PROJECT SUMMARY/ABSTRACT Gene therapy for hemophilia A holds promise to accomplish a lasting cure. Adeno-associated viral (AAV) gene transfer of clotting factor FVIII to the livers of males can achieve therapeutic correction but this is not sustained. The reasons for hepatotoxicity and the decline in FVIII expression in clinical trials are unclear. The AAV therapies currently under investigation target hepatocytes in the liver. There is, however, a limited understanding of the interactions between the vector and hepatocytes as well as effect of FVIII expression and immune responses. Core B will provide primary human hepatocyte models to address these basic and mechanistic questions related to the biology of AAV and FVIII. The central hypothesis of this proposal is that multiple interconnected features of AAV and FVIII biology limit durability of therapeutic expression and pose serious safety concerns. The objectives of Core B, the Human Hepatocyte and Discovery Core, is to provide three primary human hepatocytes models to study AAV vector and FVIII biology. The first model is primary hepatocyte cultures that retain stable hepatocyte functions in 2-dimensional format. These will be used for in vitro studies. The second model is chimeric mice whose livers are highly repopulated with primary human hepatocytes. These will be used for in vivo AAV studies. And the third model is mice doubly engrafted with hematopoietic stem cells and livers for in vivo studies of human immune cells in the liver. Core B will provide these services to investigators to address major unanswered questions in FVIII biology, gene therapy for hemophilia, liver-directed gene transfer, and molecular and immunobiology of AAV vectors.

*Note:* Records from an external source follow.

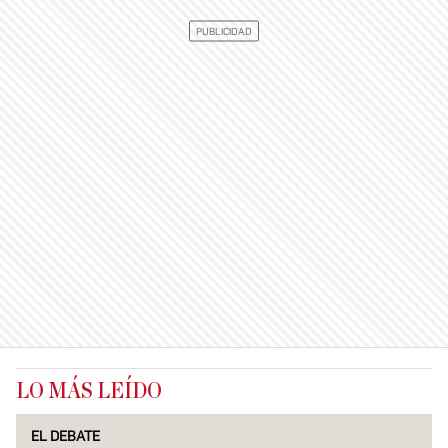
LO MÁS LEÍDO
EL DEBATE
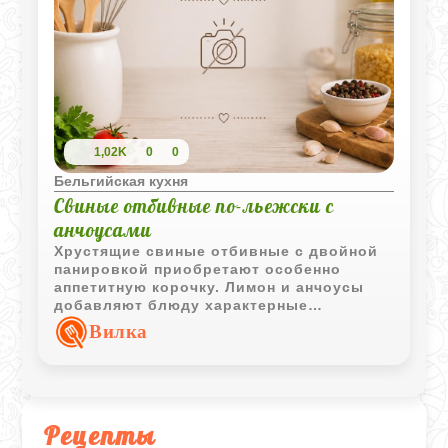
1,02K
0
0
Бельгийская кухня
Свиные отбивные по-льежски с
анчоусами
Хрустящие свиные отбивные с двойной
панировкой приобретают особенно
аппетитную корочку. Лимон и анчоусы
добавляют блюду характерные
пикантные нотки, которые отлично
Вилка
сочетаются со свининой.
Рецепты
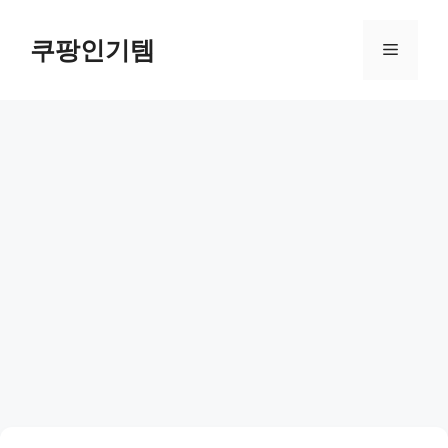
컨
텐
쿠팡인기템
메
츠
로
뉴
건
너
뛰
기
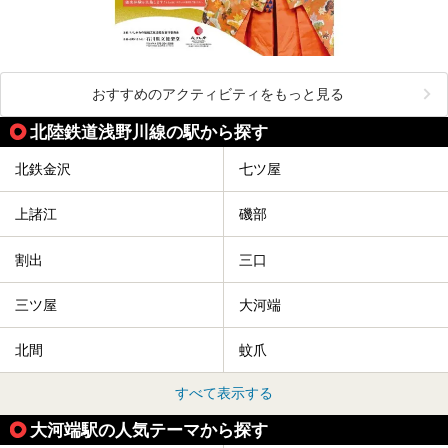
おすすめのアクティビティをもっと見る
北陸鉄道浅野川線の駅から探す
北鉄金沢
七ツ屋
上諸江
磯部
割出
三口
三ツ屋
大河端
北間
蚊爪
すべて表示する
大河端駅の人気テーマから探す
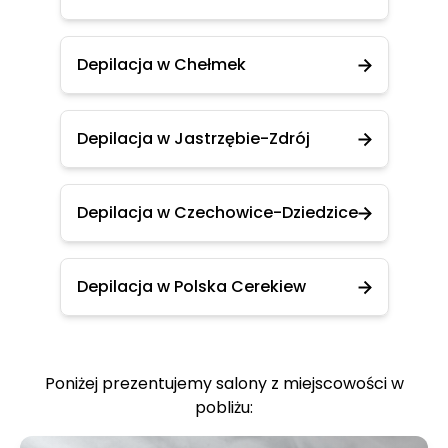
Depilacja w Chełmek
Depilacja w Jastrzębie-Zdrój
Depilacja w Czechowice-Dziedzice
Depilacja w Polska Cerekiew
Poniżej prezentujemy salony z miejscowości w
pobliżu:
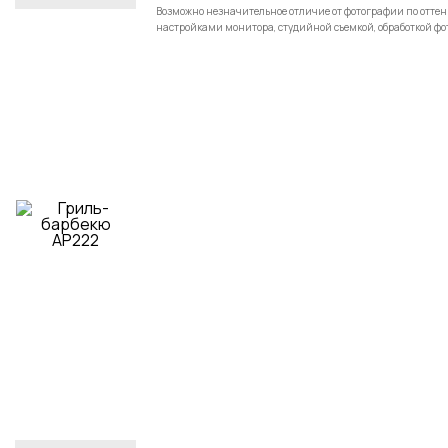
Возможно незначительное отличие от фотографии по оттенку
настройками монитора, студийной съемкой, обработкой фо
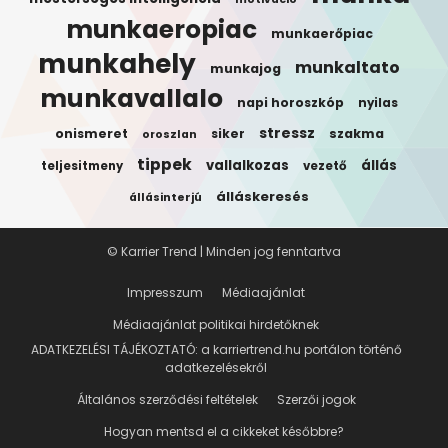
munkaeropiac
munkaerőpiac
munkahely
munkaltato
munkajog
munkavallalo
napi horoszkóp
nyilas
stressz
onismeret
siker
szakma
oroszlan
tippek
vallalkozas
állás
teljesitmeny
vezető
álláskeresés
állásinterjú
© Karrier Trend | Minden jog fenntartva
Impresszum
Médiaajánlat
Médiaajánlat politikai hirdetőknek
ADATKEZELÉSI TÁJÉKOZTATÓ: a karriertrend.hu portálon történő
adatkezelésekről
Általános szerződési feltételek
Szerzői jogok
Hogyan mentsd el a cikkeket későbbre?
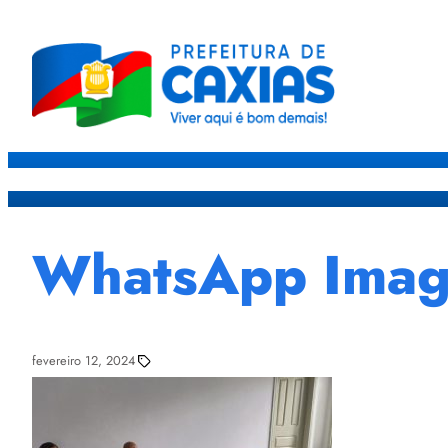
Caxias
Governo
Sec
WhatsApp Image
fevereiro 12, 2024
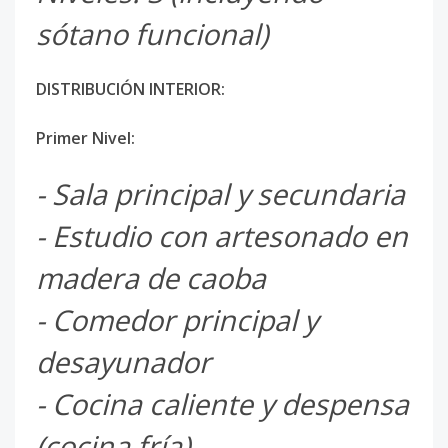
sótano funcional)
DISTRIBUCIÓN INTERIOR:
Primer Nivel:
- Sala principal y secundaria
- Estudio con artesonado en
madera de caoba
- Comedor principal y
desayunador
- Cocina caliente y despensa
(cocina fría)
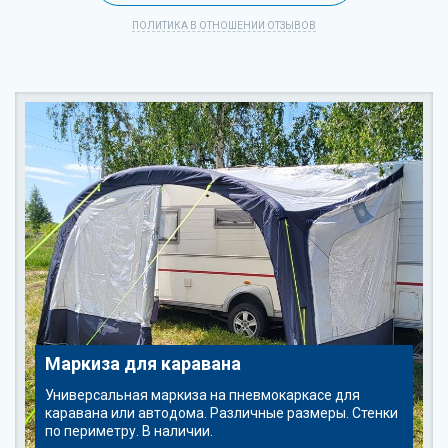
ПОЛИТИКА В ОТНОШЕНИИ ОТЗЫВОВ
Маркиза для каравана
Универсальная маркиза на пневмокаркасе для
каравана или автодома. Различные размеры. Стенки
по периметру. В наличии.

项目概要/摘要 A 型血友病的基因疗法有望实现持久治愈。腺相关病毒（AAV）基因 将凝血因子 FVIII 转移至男性肝脏可以实现治疗纠正，但这并不能持续。 临床试验中肝毒性和 FVIII 表达下降的原因尚不清楚。 AAV疗法 目前正在研究肝脏中的目标肝细胞。但人们对此的了解还很有限 载体和肝细胞之间的相互作用以及 FVIII 表达和免疫反应的影响。 核心 B 将提供初级人类肝细胞模型来解决这些相关的基本和机制问题 AAV 和 FVIII 的生物学。该提案的中心假设是多个相互关联的特征 AAV 和 FVIII 生物学特性限制了治疗表达的持久性并造成严重的安全问题。这 核心 B（人类肝细胞和发现核心）的目标是提供三种原代人类肝细胞 研究 AAV 载体和 FVIII 生物学的模型。第一个模型是原代肝细胞培养物，保持稳定 肝细胞以二维形式发挥功能。这些将用于体外研究。第二个模型是 嵌合小鼠的肝脏高度重新填充了原代人类肝细胞。这些将用于 体内 AAV 研究。第三种模型是对小鼠进行造血干细胞和肝脏双重移植，以进行短期治疗。 肝脏中人体免疫细胞的体内研究。核心 B 将向调查人员提供这些服务来解决 FVIII 生物学、血友病基因治疗、肝脏定向基因转移和 AAV 载体的分子和免疫生物学。